The Thoraco-lumbar transition is special because this is where the spinal joint angles abruptly change, from the more horizontal plane of the thoracic joints to the more vertical plane of the lumbar joints. As a consequence, this region experiences contant shear force as it does its best to accommodate the difference movement patterns. The shear force energy is inevitably absorbed by the surrounding joints and soft tissues which causes the area to become stiff and dysfunctional.
This dysfunctional spinal motion can be thought as the X-factor behind disc injuries. Simply put, in order for a disc to remain optimally healthy it requires the vertebra above and below to move properly. Since the disc has a relatively poor blood supply, it relies on this proper movement for the diffusion of nutrients and waste materials in and out of the disc. Dysfunctional spinal movement acts to inhibit this diffusion system, which can result in chronic disc aggravation causing inflammation, herniation, dehydration, and calcification.
It’s important to understand that conditions like Disc herniation and IVDD are progressive disorders, meaning they occur as the result of chronic dysfunctional joint mobility. A dog will NEVER herniate a healthy disc. In most severe disc cases, in fact, the dog has been treated with NSAIDs or steroids on several occasions before the disc inevitably herniates.
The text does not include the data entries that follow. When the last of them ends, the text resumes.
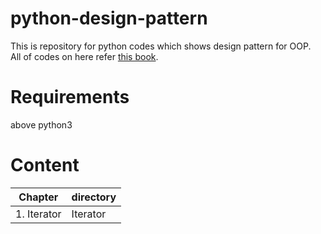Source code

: # python-design-pattern  
This is repository for python codes which shows design pattern for OOP.  
All of codes on here refer [this book](https://www.amazon.co.jp/dp/4797327030/).  

# Requirements
above python3  

# Content
| Chapter | directory |
----|---- 
| 1. Iterator | Iterator |
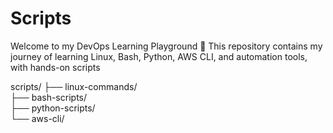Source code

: # Scripts

Welcome to my DevOps Learning Playground 🚀
This repository contains my journey of learning Linux, Bash, Python, AWS CLI, and automation tools, with hands-on scripts

scripts/
├── linux-commands/      
├── bash-scripts/        
├── python-scripts/                   
└── aws-cli/      
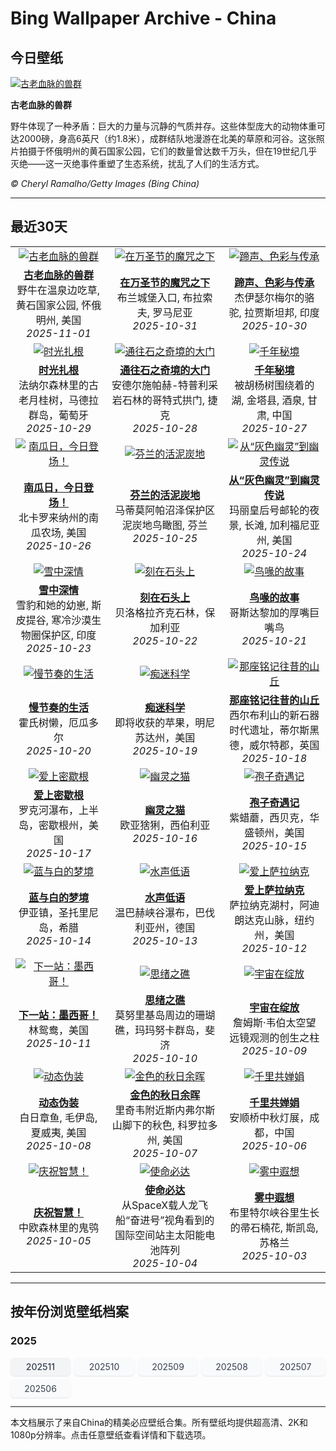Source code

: # Bing Wallpaper Archive - China

## 今日壁纸

[![古老血脉的兽群](https://www.bing.com/th?id=OHR.BisonSprings_ZH-CN4419733534_UHD.jpg&pid=hp&w=2560)](https://bing.codexun.com/cn/detail/20251101)

**古老血脉的兽群**

野牛体现了一种矛盾：巨大的力量与沉静的气质并存。这些体型庞大的动物体重可达200​​0磅，身高6英尺（约1.8米），成群结队地漫游在北美的草原和河谷。这张照片拍摄于怀俄明州的黄石国家公园，它们的数量曾达数千万头，但在19世纪几乎灭绝——这一灭绝事件重塑了生态系统，扰乱了人们的生活方式。

*© Cheryl Ramalho/Getty Images (Bing China)*

---

## 最近30天

| | | |
|:---:|:---:|:---:|
| [![古老血脉的兽群](https://www.bing.com/th?id=OHR.BisonSprings_ZH-CN4419733534_UHD.jpg&pid=hp&w=2560)](https://bing.codexun.com/cn/detail/20251101) | [![在万圣节的魔咒之下](https://www.bing.com/th?id=OHR.BranCastle_ZH-CN3879660917_UHD.jpg&pid=hp&w=2560)](https://bing.codexun.com/cn/detail/20251031) | [![蹄声、色彩与传承](https://www.bing.com/th?id=OHR.PushkarFair_ZH-CN2069143641_UHD.jpg&pid=hp&w=2560)](https://bing.codexun.com/cn/detail/20251030) | 
| **[古老血脉的兽群](https://bing.codexun.com/cn/detail/20251101)**<br>野牛在温泉边吃草,  黄石国家公园, 怀俄明州, 美国<br>*2025-11-01* | **[在万圣节的魔咒之下](https://bing.codexun.com/cn/detail/20251031)**<br>布兰城堡入口, 布拉索夫, 罗马尼亚<br>*2025-10-31* | **[蹄声、色彩与传承](https://bing.codexun.com/cn/detail/20251030)**<br>杰伊瑟尔梅尔的骆驼, 拉贾斯坦邦, 印度<br>*2025-10-30* | 
| [![时光扎根](https://www.bing.com/th?id=OHR.FanalForest_ZH-CN2203572101_UHD.jpg&pid=hp&w=2560)](https://bing.codexun.com/cn/detail/20251029) | [![通往石之奇境的大门](https://www.bing.com/th?id=OHR.TepliceRocks_ZH-CN1785316311_UHD.jpg&pid=hp&w=2560)](https://bing.codexun.com/cn/detail/20251028) | [![千年秘境](https://www.bing.com/th?id=OHR.AutumnColorY25_ZH-CN1551135398_UHD.jpg&pid=hp&w=2560)](https://bing.codexun.com/cn/detail/20251027) | 
| **[时光扎根](https://bing.codexun.com/cn/detail/20251029)**<br>法纳尔森林里的古老月桂树，马德拉群岛，葡萄牙<br>*2025-10-29* | **[通往石之奇境的大门](https://bing.codexun.com/cn/detail/20251028)**<br>安德尔施帕赫-特普利采岩石林的哥特式拱门, 捷克<br>*2025-10-28* | **[千年秘境](https://bing.codexun.com/cn/detail/20251027)**<br>被胡杨树围绕着的湖, 金塔县, 酒泉, 甘肃, 中国<br>*2025-10-27* | 
| [![南瓜日，今日登场！](https://www.bing.com/th?id=OHR.PumpkinFarm_ZH-CN1232784365_UHD.jpg&pid=hp&w=2560)](https://bing.codexun.com/cn/detail/20251026) | [![芬兰的活泥炭地](https://www.bing.com/th?id=OHR.MartimoaapaFinland_ZH-CN1066271356_UHD.jpg&pid=hp&w=2560)](https://bing.codexun.com/cn/detail/20251025) | [![从“灰色幽灵”到幽灵传说](https://www.bing.com/th?id=OHR.QueenMary_ZH-CN0468294074_UHD.jpg&pid=hp&w=2560)](https://bing.codexun.com/cn/detail/20251024) | 
| **[南瓜日，今日登场！](https://bing.codexun.com/cn/detail/20251026)**<br>北卡罗来纳州的南瓜农场, 美国<br>*2025-10-26* | **[芬兰的活泥炭地](https://bing.codexun.com/cn/detail/20251025)**<br>马蒂莫阿帕沼泽保护区泥炭地鸟瞰图, 芬兰<br>*2025-10-25* | **[从“灰色幽灵”到幽灵传说](https://bing.codexun.com/cn/detail/20251024)**<br>玛丽皇后号邮轮的夜景, 长滩, 加利福尼亚州, 美国<br>*2025-10-24* | 
| [![雪中深情](https://www.bing.com/th?id=OHR.SnowLeopard_ZH-CN6644701381_UHD.jpg&pid=hp&w=2560)](https://bing.codexun.com/cn/detail/20251023) | [![刻在石头上](https://www.bing.com/th?id=OHR.BulgariaRocks_ZH-CN0234903972_UHD.jpg&pid=hp&w=2560)](https://bing.codexun.com/cn/detail/20251022) | [![鸟喙的故事](https://www.bing.com/th?id=OHR.ToucanForest_ZH-CN0072036253_UHD.jpg&pid=hp&w=2560)](https://bing.codexun.com/cn/detail/20251021) | 
| **[雪中深情](https://bing.codexun.com/cn/detail/20251023)**<br>雪豹和她的幼崽, 斯皮提谷, 寒冷沙漠生物圈保护区, 印度<br>*2025-10-23* | **[刻在石头上](https://bing.codexun.com/cn/detail/20251022)**<br>贝洛格拉齐克石林，保加利亚<br>*2025-10-22* | **[鸟喙的故事](https://bing.codexun.com/cn/detail/20251021)**<br>哥斯达黎加的厚嘴巨嘴鸟<br>*2025-10-21* | 
| [![慢节奏的生活](https://www.bing.com/th?id=OHR.HoffmansSloth_ZH-CN7563408641_UHD.jpg&pid=hp&w=2560)](https://bing.codexun.com/cn/detail/20251020) | [![痴迷科学](https://www.bing.com/th?id=OHR.AppleHarvest_ZH-CN7317228007_UHD.jpg&pid=hp&w=2560)](https://bing.codexun.com/cn/detail/20251019) | [![那座铭记往昔的山丘](https://www.bing.com/th?id=OHR.SilburyHill_ZH-CN6666447580_UHD.jpg&pid=hp&w=2560)](https://bing.codexun.com/cn/detail/20251018) | 
| **[慢节奏的生活](https://bing.codexun.com/cn/detail/20251020)**<br>霍氏树懒，厄瓜多尔<br>*2025-10-20* | **[痴迷科学](https://bing.codexun.com/cn/detail/20251019)**<br>即将收获的苹果，明尼苏达州，美国<br>*2025-10-19* | **[那座铭记往昔的山丘](https://bing.codexun.com/cn/detail/20251018)**<br>西尔布利山的新石器时代遗址，蒂尔斯黑德，威尔特郡，英国<br>*2025-10-18* | 
| [![爱上密歇根](https://www.bing.com/th?id=OHR.RockRiverFalls_ZH-CN6532185546_UHD.jpg&pid=hp&w=2560)](https://bing.codexun.com/cn/detail/20251017) | [![幽灵之猫](https://www.bing.com/th?id=OHR.SiberianLynx_ZH-CN0749166653_UHD.jpg&pid=hp&w=2560)](https://bing.codexun.com/cn/detail/20251016) | [![孢子奇遇记](https://www.bing.com/th?id=OHR.AmethystLaccaria_ZH-CN0643667280_UHD.jpg&pid=hp&w=2560)](https://bing.codexun.com/cn/detail/20251015) | 
| **[爱上密歇根](https://bing.codexun.com/cn/detail/20251017)**<br>罗克河瀑布，上半岛，密歇根州，美国<br>*2025-10-17* | **[幽灵之猫](https://bing.codexun.com/cn/detail/20251016)**<br>欧亚猞猁，西伯利亚<br>*2025-10-16* | **[孢子奇遇记](https://bing.codexun.com/cn/detail/20251015)**<br>紫蜡蘑，西贝克，华盛顿州，美国<br>*2025-10-15* | 
| [![蓝与白的梦境](https://www.bing.com/th?id=OHR.OiaSantorini_ZH-CN0531650189_UHD.jpg&pid=hp&w=2560)](https://bing.codexun.com/cn/detail/20251014) | [![水声低语](https://www.bing.com/th?id=OHR.HinterseeWaterfall_ZH-CN0432994081_UHD.jpg&pid=hp&w=2560)](https://bing.codexun.com/cn/detail/20251013) | [![爱上萨拉纳克](https://www.bing.com/th?id=OHR.SaranacLake_ZH-CN0224689397_UHD.jpg&pid=hp&w=2560)](https://bing.codexun.com/cn/detail/20251012) | 
| **[蓝与白的梦境](https://bing.codexun.com/cn/detail/20251014)**<br>伊亚镇，圣托里尼岛，希腊<br>*2025-10-14* | **[水声低语](https://bing.codexun.com/cn/detail/20251013)**<br>温巴赫峡谷瀑布，巴伐利亚州，德国<br>*2025-10-13* | **[爱上萨拉纳克](https://bing.codexun.com/cn/detail/20251012)**<br>萨拉纳克湖村，阿迪朗达克山脉，纽约州，美国<br>*2025-10-12* | 
| [![下一站：墨西哥！](https://www.bing.com/th?id=OHR.WoodDuckHen_ZH-CN9558916773_UHD.jpg&pid=hp&w=2560)](https://bing.codexun.com/cn/detail/20251011) | [![思绪之礁](https://www.bing.com/th?id=OHR.MonurikiFiji_ZH-CN9178115886_UHD.jpg&pid=hp&w=2560)](https://bing.codexun.com/cn/detail/20251010) | [![宇宙在绽放](https://www.bing.com/th?id=OHR.WebbPillars_ZH-CN9054137596_UHD.jpg&pid=hp&w=2560)](https://bing.codexun.com/cn/detail/20251009) | 
| **[下一站：墨西哥！](https://bing.codexun.com/cn/detail/20251011)**<br>林鸳鸯，美国<br>*2025-10-11* | **[思绪之礁](https://bing.codexun.com/cn/detail/20251010)**<br>莫努里基岛周边的珊瑚礁，玛玛努卡群岛，斐济<br>*2025-10-10* | **[宇宙在绽放](https://bing.codexun.com/cn/detail/20251009)**<br>‌詹姆斯·韦伯太空望远镜观测的创生之柱<br>*2025-10-09* | 
| [![动态伪装](https://www.bing.com/th?id=OHR.OctopusCyanea_ZH-CN8948609460_UHD.jpg&pid=hp&w=2560)](https://bing.codexun.com/cn/detail/20251008) | [![金色的秋日余晖](https://www.bing.com/th?id=OHR.RidgwayAspens_ZH-CN8735375502_UHD.jpg&pid=hp&w=2560)](https://bing.codexun.com/cn/detail/20251007) | [![千里共婵娟](https://www.bing.com/th?id=OHR.AnshunBridge_ZH-CN8392458102_UHD.jpg&pid=hp&w=2560)](https://bing.codexun.com/cn/detail/20251006) | 
| **[动态伪装](https://bing.codexun.com/cn/detail/20251008)**<br>白日章鱼, 毛伊岛, 夏威夷, 美国<br>*2025-10-08* | **[金色的秋日余晖](https://bing.codexun.com/cn/detail/20251007)**<br>里奇韦附近斯内弗尔斯山脚下的秋色, 科罗拉多州, 美国<br>*2025-10-07* | **[千里共婵娟](https://bing.codexun.com/cn/detail/20251006)**<br>安顺桥中秋灯展，成都，中国<br>*2025-10-06* | 
| [![庆祝智慧！](https://www.bing.com/th?id=OHR.TeacherOwl_ZH-CN8289875605_UHD.jpg&pid=hp&w=2560)](https://bing.codexun.com/cn/detail/20251005) | [![使命必达](https://www.bing.com/th?id=OHR.DragonEndeavour_ZH-CN8160066040_UHD.jpg&pid=hp&w=2560)](https://bing.codexun.com/cn/detail/20251004) | [![雾中遐想](https://www.bing.com/th?id=OHR.SkyeHeather_ZH-CN2820283990_UHD.jpg&pid=hp&w=2560)](https://bing.codexun.com/cn/detail/20251003) | 
| **[庆祝智慧！](https://bing.codexun.com/cn/detail/20251005)**<br>中欧森林里的鬼鸮<br>*2025-10-05* | **[使命必达](https://bing.codexun.com/cn/detail/20251004)**<br>从SpaceX载人龙飞船“奋进号”视角看到的国际空间站主太阳能电池阵列<br>*2025-10-04* | **[雾中遐想](https://bing.codexun.com/cn/detail/20251003)**<br>布里特尔峡谷里生长的帚石楠花, 斯凯岛, 苏格兰<br>*2025-10-03* | 


---

## 按年份浏览壁纸档案

### 2025
<div style="display: grid; grid-template-columns: repeat(auto-fit, minmax(80px, 1fr)); gap: 6px; margin: 12px 0;">
<a href="https://bing.codexun.com/cn/archive/202511" style="padding: 6px 12px; font-size: 14px; border-radius: 6px; box-shadow: 0 1px 2px rgba(0,0,0,0.1); background-color: #f3f4f6; color: #374151; text-decoration: none; text-align: center; transition: background-color 0.2s ease; font-weight: 500;">202511</a>
<a href="https://bing.codexun.com/cn/archive/202510" style="padding: 6px 12px; font-size: 14px; border-radius: 6px; box-shadow: 0 1px 2px rgba(0,0,0,0.1); background-color: #f9fafb; color: #374151; text-decoration: none; text-align: center; transition: background-color 0.2s ease;">202510</a>
<a href="https://bing.codexun.com/cn/archive/202509" style="padding: 6px 12px; font-size: 14px; border-radius: 6px; box-shadow: 0 1px 2px rgba(0,0,0,0.1); background-color: #f9fafb; color: #374151; text-decoration: none; text-align: center; transition: background-color 0.2s ease;">202509</a>
<a href="https://bing.codexun.com/cn/archive/202508" style="padding: 6px 12px; font-size: 14px; border-radius: 6px; box-shadow: 0 1px 2px rgba(0,0,0,0.1); background-color: #f9fafb; color: #374151; text-decoration: none; text-align: center; transition: background-color 0.2s ease;">202508</a>
<a href="https://bing.codexun.com/cn/archive/202507" style="padding: 6px 12px; font-size: 14px; border-radius: 6px; box-shadow: 0 1px 2px rgba(0,0,0,0.1); background-color: #f9fafb; color: #374151; text-decoration: none; text-align: center; transition: background-color 0.2s ease;">202507</a>
<a href="https://bing.codexun.com/cn/archive/202506" style="padding: 6px 12px; font-size: 14px; border-radius: 6px; box-shadow: 0 1px 2px rgba(0,0,0,0.1); background-color: #f9fafb; color: #374151; text-decoration: none; text-align: center; transition: background-color 0.2s ease;">202506</a>
</div>



---

本文档展示了来自China的精美必应壁纸合集。所有壁纸均提供超高清、2K和1080p分辨率。点击任意壁纸查看详情和下载选项。
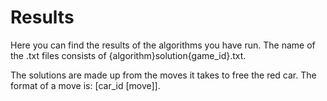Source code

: # Results

Here you can find the results of the algorithms you have run. The name of the .txt files consists of
{algorithm}solution{game_id}.txt.

The solutions are made up from the moves it takes to free the red car. The format of a move is:
[car_id [move]]. 
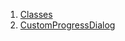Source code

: 

1. [Classes](widgets_custom_progress_dialog/widgets_custom_progress_dialog-library.html#classes)
2. [CustomProgressDialog](widgets_custom_progress_dialog/CustomProgressDialog-class.html)
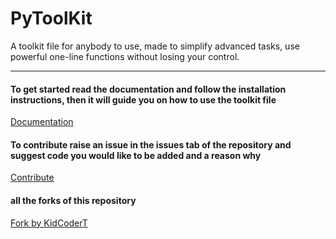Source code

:# PyToolKit
A toolkit file for anybody to use, made to simplify advanced tasks, use powerful one-line functions without losing your control.

<hr>

#### To get started read the documentation and follow the installation instructions, then it will guide you on how to use the toolkit file
[Documentation](https://sapphirekr.gitbook.io/how-to-use-pytoolkit/)

#### To contribute raise an issue in the issues tab of the repository and suggest code you would like to be added and a reason why
[Contribute](https://github.com/Sapphire-code/PyToolKit/issues)

#### all the forks of this repository
[Fork by KidCoderT](https://github.com/KidCoderT/systool-kit)
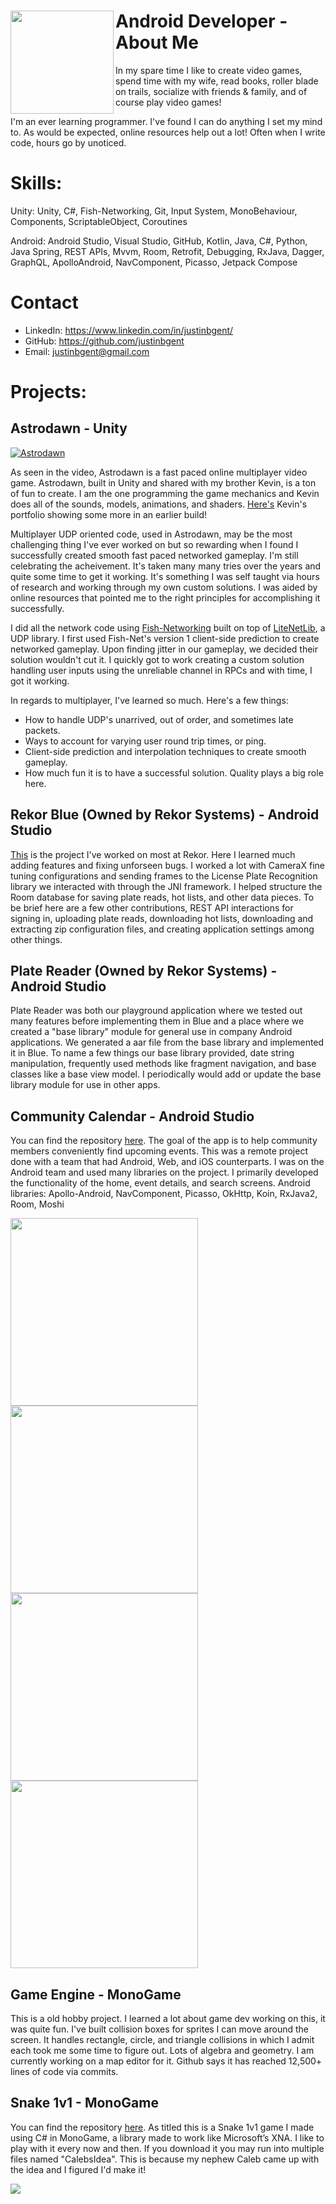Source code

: <h1><img align="left" width="165" style="background:none; border:none; box-shadow:none;" src="Me.png">Android Developer - About Me</h1>
In my spare time I like to create video games, spend time with my wife, read books, roller blade on trails, socialize with friends & family, and of course play video games!

I'm an ever learning programmer. I've found I can do anything I set my mind to. As would be expected, online resources help out a lot! Often when I write code, hours go by unoticed.





# Skills:
Unity:
Unity, C#, Fish-Networking, Git, Input System, MonoBehaviour, Components, ScriptableObject, Coroutines

Android:
Android Studio, Visual Studio, GitHub, Kotlin, Java, C#, Python, Java Spring, REST APIs, Mvvm, Room, Retrofit, Debugging, RxJava, Dagger, GraphQL, ApolloAndroid, NavComponent, Picasso, Jetpack Compose

# Contact
- LinkedIn: https://www.linkedin.com/in/justinbgent/
- GitHub: https://github.com/justinbgent
- Email: justinbgent@gmail.com

# Projects:
## Astrodawn - Unity
[![Astrodawn](https://github.com/justinbgent/justinbgent.github.io/assets/50253022/5c6c8577-9fba-4d77-bd22-05723dad25f6)](https://www.youtube.com/watch?v=bsVMCfSxPXY "Astrodawn")

As seen in the video, Astrodawn is a fast paced online multiplayer video game. Astrodawn, built in Unity and shared with my brother Kevin, is a ton of fun to create. I am the one programming the game mechanics and Kevin does all of the sounds, models, animations, and shaders. [Here's](http://www.kevingent.com/p_si.html) Kevin's portfolio showing some more in an earlier build!

Multiplayer UDP oriented code, used in Astrodawn, may be the most challenging thing I've ever worked on but so rewarding when I found I successfully created smooth fast paced networked gameplay. I'm still celebrating the acheivement. It's taken many many tries over the years and quite some time to get it working. It's something I was self taught via hours of research and working through my own custom solutions. I was aided by online resources that pointed me to the right principles for accomplishing it successfully.

I did all the network code using [Fish-Networking](https://fish-networking.gitbook.io/docs/) built on top of [LiteNetLib](https://github.com/RevenantX/LiteNetLib), a UDP library. I first used Fish-Net's version 1 client-side prediction to create networked gameplay. Upon finding jitter in our gameplay, we decided their solution wouldn't cut it. I quickly got to work creating a custom solution handling user inputs using the unreliable channel in RPCs and with time, I got it working.

In regards to multiplayer, I've learned so much. Here's a few things:
- How to handle UDP's unarrived, out of order, and sometimes late packets.
- Ways to account for varying user round trip times, or ping. 
- Client-side prediction and interpolation techniques to create smooth gameplay.
- How much fun it is to have a successful solution. Quality plays a big role here.

## Rekor Blue (Owned by Rekor Systems) - Android Studio
[This](https://play.google.com/store/apps/details?id=ai.rekor.rekorblue) is the project I've worked on most at Rekor. Here I learned much adding features and fixing unforseen bugs. I worked a lot with CameraX fine tuning configurations and sending frames to the License Plate Recognition library we interacted with through the JNI framework. I helped structure the Room database for saving plate reads, hot lists, and other data pieces. To be brief here are a few other contributions, REST API interactions for signing in, uploading plate reads, downloading hot lists, downloading and extracting zip configuration files, and creating application settings among other things.

## Plate Reader (Owned by Rekor Systems) - Android Studio
Plate Reader was both our playground application where we tested out many features before implementing them in Blue and a place where we created a "base library" module for general use in company Android applications. We generated a aar file from the base library and implemented it in Blue. To name a few things our base library provided, date string manipulation, frequently used methods like fragment navigation, and base classes like a base view model. I periodically would add or update the base library module for use in other apps.

## Community Calendar - Android Studio
You can find the repository [here](https://github.com/Lambda-School-Labs/community-calendar-android). The goal of the app is to help community members conveniently find upcoming events. This was a remote project done with a team that had Android, Web, and iOS counterparts. I was on the Android team and used many libraries on the project. I primarily developed the functionality of the home, event details, and search screens.
Android libraries: Apollo-Android, NavComponent, Picasso, OkHttp, Koin, RxJava2, Room, Moshi

<img src="MainScreen.png" width = "300"/> <img src="Campfire.png" width = "300"/> <img src="Search.png" width = "300"/>
<img src="Results.png" width = "300"/>

## Game Engine - MonoGame
This is a old hobby project. I learned a lot about game dev working on this, it was quite fun. I've built collision boxes for sprites I can move around the screen. It handles rectangle, circle, and triangle collisions in which I admit each took me some time to figure out. Lots of algebra and geometry. I am currently working on a map editor for it. Github says it has reached 12,500+ lines of code via commits.

## Snake 1v1 - MonoGame
You can find the repository [here](https://github.com/justinbgent/FirstGame). As titled this is a Snake 1v1 game I made using C# in MonoGame, a library made to work like Microsoft’s XNA. I like to play with it every now and then. If you download it you may run into multiple files named "CalebsIdea". This is because my nephew Caleb came up with the idea and I figured I'd make it!

<img src="Snake1v1.png" />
I hope this has opened your eyes to the important role dogs have played in our civilization, and how we did not merely domesticate the dog – we domesticated with dogs. We also need to appreciate that some of the most recent changes we’ve made to dogs has negatively impacted their long-term health, which makes it our responsibility to ensure they live the healthiest and most sustainable life possible. More importantly, I hope it’s inspired you to become more informed of the underlying causes of injury and chronic disease in your pets and explore natural alternatives to optimize their health. So let’s strive to understand what makes our dogs happy and gives them purpose. Let’s bring function back into our dogs lives.